La tercera vez que aprendí algo sobre escribir fue en la cocina. Estaba haciendo una masa que llevaba huevos, cacao, avena, azúcar, sal, aceite. Cualquier persona que alguna vez haya hecho una masa sabe que cuando empezás a unir los ingredientes parece que nunca se van a unir. Al principio la masa nunca es una masa. Son cascotes, arenilla, una esponja chirle, pasta pegada sobre los dedos y la mesada. En ese momento estás segura de que la receta está mal o que vos te olvidaste algo de líquido, harina, un huevo. Mucha gente se desespera: vuelve a leer la receta, le agrega agua impulsivamente, la tira a la basura porque piensa que se equivocó. Sin embargo, si seguís amasando, hay un momento en el que el calor o el movimiento hacen su trabajo y de repente se une y queda perfecta.
Desde entonces, y un poco por esas tres razones, sé que escribir es seguir. Quedarse sentado cuando querés huir por la angustia, no cerrar el archivo cuando sentís que lo que estás haciendo es una porquería, clavarte en la silla cuando querés tomar aire, café o un recreo. Escribir no tiene nada que ver con empezar, ni con las ideas, ni con ser bueno con las palabras. Escribir es terminar. Sólo el que aguanta el umbral de angustia, de cansancio y de desconcierto se vuelve un escritor, los demás sólo tienen media novela.
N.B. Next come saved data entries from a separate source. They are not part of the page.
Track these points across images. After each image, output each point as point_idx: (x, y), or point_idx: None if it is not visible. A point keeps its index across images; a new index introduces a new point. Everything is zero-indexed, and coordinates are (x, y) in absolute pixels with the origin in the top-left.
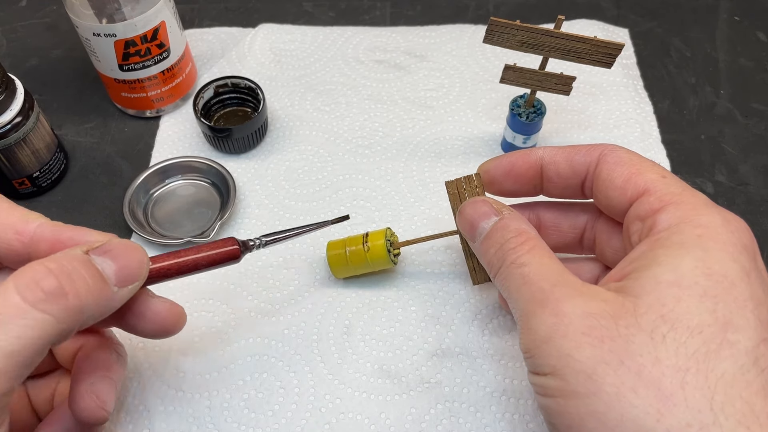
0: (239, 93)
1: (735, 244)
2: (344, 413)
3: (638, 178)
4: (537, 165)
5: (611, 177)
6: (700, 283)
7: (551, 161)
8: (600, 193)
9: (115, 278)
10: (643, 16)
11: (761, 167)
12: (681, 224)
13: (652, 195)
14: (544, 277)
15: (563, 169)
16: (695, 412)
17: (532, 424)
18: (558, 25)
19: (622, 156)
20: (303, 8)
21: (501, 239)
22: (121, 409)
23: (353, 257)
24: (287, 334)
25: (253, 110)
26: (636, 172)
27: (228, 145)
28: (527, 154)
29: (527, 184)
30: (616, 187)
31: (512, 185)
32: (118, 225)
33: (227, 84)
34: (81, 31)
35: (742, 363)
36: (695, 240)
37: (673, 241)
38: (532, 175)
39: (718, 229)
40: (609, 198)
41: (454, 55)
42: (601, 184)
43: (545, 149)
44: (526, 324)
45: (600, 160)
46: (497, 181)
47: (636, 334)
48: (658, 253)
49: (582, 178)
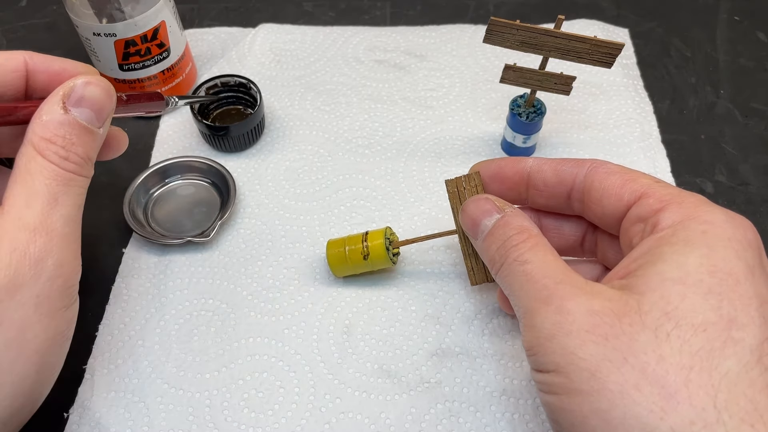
0: (232, 91)
1: (740, 240)
2: (344, 413)
3: (633, 184)
4: (524, 172)
5: (604, 186)
6: (704, 281)
7: (538, 170)
8: (593, 204)
9: (97, 121)
10: (643, 16)
11: (761, 167)
12: (685, 221)
13: (651, 197)
14: (547, 275)
15: (549, 177)
16: (699, 410)
17: (532, 424)
18: (558, 24)
19: (612, 167)
20: (303, 8)
21: (503, 236)
22: (120, 406)
23: (352, 256)
24: (287, 334)
25: (247, 107)
26: (630, 179)
27: (227, 144)
28: (517, 160)
29: (512, 190)
30: (611, 194)
31: (497, 189)
32: (118, 225)
33: (217, 84)
34: (81, 31)
35: (746, 361)
36: (700, 237)
37: (678, 237)
38: (517, 181)
39: (723, 225)
40: (604, 207)
41: (454, 55)
42: (595, 193)
43: (535, 159)
44: (529, 321)
45: (590, 172)
46: (484, 183)
47: (640, 331)
48: (663, 250)
49: (568, 188)
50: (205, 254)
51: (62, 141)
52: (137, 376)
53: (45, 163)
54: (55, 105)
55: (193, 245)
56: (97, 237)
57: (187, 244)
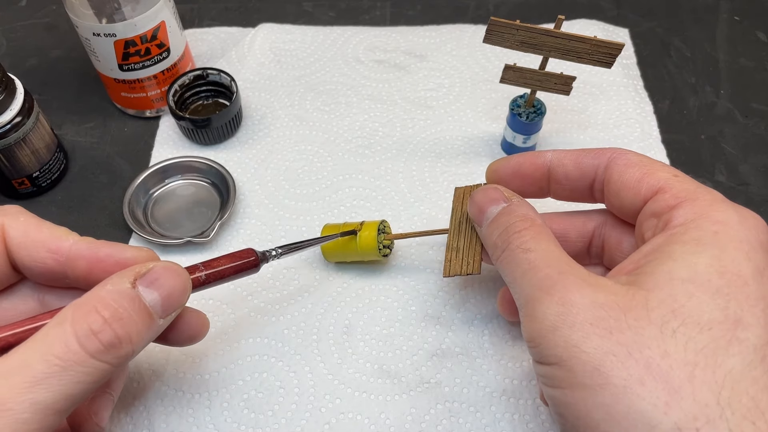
0: (195, 87)
1: (751, 241)
2: (344, 413)
3: (651, 178)
4: (544, 167)
5: (623, 179)
6: (713, 281)
7: (559, 163)
8: (612, 196)
9: (161, 310)
10: (643, 16)
11: (761, 167)
12: (697, 220)
13: (667, 192)
14: (550, 264)
15: (571, 171)
16: (702, 406)
17: (532, 424)
18: (558, 24)
19: (632, 158)
20: (303, 8)
21: (506, 222)
22: (121, 409)
23: (344, 242)
24: (287, 334)
25: (214, 95)
26: (648, 172)
27: (209, 136)
28: (535, 155)
29: (533, 185)
30: (629, 188)
31: (519, 186)
32: (118, 225)
33: (176, 89)
34: (81, 31)
35: (749, 360)
36: (711, 237)
37: (689, 236)
38: (538, 177)
39: (735, 226)
40: (621, 199)
41: (454, 55)
42: (613, 186)
43: (554, 152)
44: (531, 312)
45: (610, 163)
46: (504, 181)
47: (646, 326)
48: (673, 248)
49: (590, 181)
50: (205, 254)
51: (109, 312)
52: (138, 379)
53: (67, 332)
54: (124, 278)
55: (192, 245)
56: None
57: (186, 244)
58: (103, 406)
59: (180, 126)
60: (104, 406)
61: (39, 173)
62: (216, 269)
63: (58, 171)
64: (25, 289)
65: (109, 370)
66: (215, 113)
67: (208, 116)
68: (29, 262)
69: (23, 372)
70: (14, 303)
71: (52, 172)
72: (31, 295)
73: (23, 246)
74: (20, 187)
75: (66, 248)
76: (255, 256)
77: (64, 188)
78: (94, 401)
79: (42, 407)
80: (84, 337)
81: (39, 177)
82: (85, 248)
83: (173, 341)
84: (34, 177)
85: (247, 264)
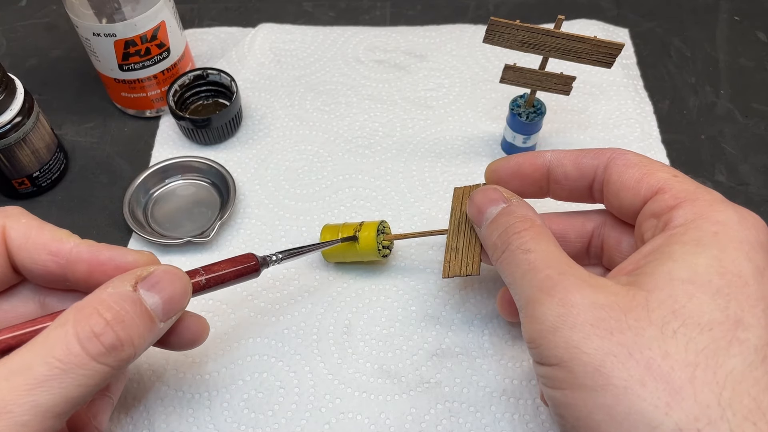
0: (195, 87)
1: (751, 242)
2: (344, 413)
3: (651, 178)
4: (544, 167)
5: (622, 179)
6: (713, 282)
7: (558, 164)
8: (611, 196)
9: (162, 313)
10: (643, 16)
11: (761, 167)
12: (697, 220)
13: (667, 193)
14: (550, 265)
15: (570, 171)
16: (704, 407)
17: (532, 424)
18: (558, 24)
19: (631, 158)
20: (303, 8)
21: (506, 223)
22: (121, 409)
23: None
24: (287, 334)
25: (214, 95)
26: (648, 172)
27: (209, 136)
28: (535, 155)
29: (533, 186)
30: (629, 188)
31: (518, 186)
32: (118, 225)
33: (176, 89)
34: (81, 31)
35: (750, 360)
36: (711, 237)
37: (689, 237)
38: (538, 177)
39: (735, 226)
40: (621, 199)
41: (454, 55)
42: (612, 186)
43: (553, 152)
44: (531, 312)
45: (609, 163)
46: (503, 181)
47: (646, 327)
48: (673, 249)
49: (590, 181)
50: (204, 254)
51: (111, 314)
52: (137, 380)
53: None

Por supuesto que tampoco es un trabajo mecánico, al contrario. A veces con mi socio pasamos días enteros en skype, en bares o en autos mirándonos las caras, tirando ideas tontas que no logran arreglar la columna vertebral de la trama, ni sacar al actor del pantano en que lo metimos. A veces ni siquiera sabemos cuál es el problema pero sentimos que algo está mal. Si fuéramos dos chicos que escriben algo juntos para divertirse seguramente abandonaríamos en ese momento. Pero cuando viste muchas veces dos rayas sin sentido en un papel que después se transforman en un auto o cuando sabés que al final la manteca se derrite con el calor y la masa se arma perfecta, también sabes que lo único importante es seguir. Escribir profesionalmente es un poco eso. Tener el temple para aguantar la angustia y desarrollar montón de estrategias y trucos para saber cómo salir. No es diferente a sacar un cuerpo metido hasta el cuello de la arena movediza, remolcar un auto trabado en el lodo, o encontrar a un nene perdido en el medio de un bosque oscuro.
Tampoco sé si dedicarse a escribir es ser escritor. Nadie sabe, supongo. ¿Es el que gana plata por escribir? ¿El que sacó un libro? ¿Es el que sacó diez? ¿El que publicó un libro genial a los veinte años y nunca más escribió? ¿Y si nunca publicó ninguno pero escribe diez horas todos los días? ¿Y si publicó 20 libros pero es malísimo? No sé qué es ser escritor y creo que no me interesa. Pero sé bien qué es escribir. Y escribir no es tener ideas, ni empezar, ni sentarse muchas horas en la computadora. Tampoco es vender libros, ni ganar premios, ni hacer una linda frase llena de firuletes. Escribir es seguir hasta terminar. Es saber soportar la angustia hasta saber cómo salir del barro.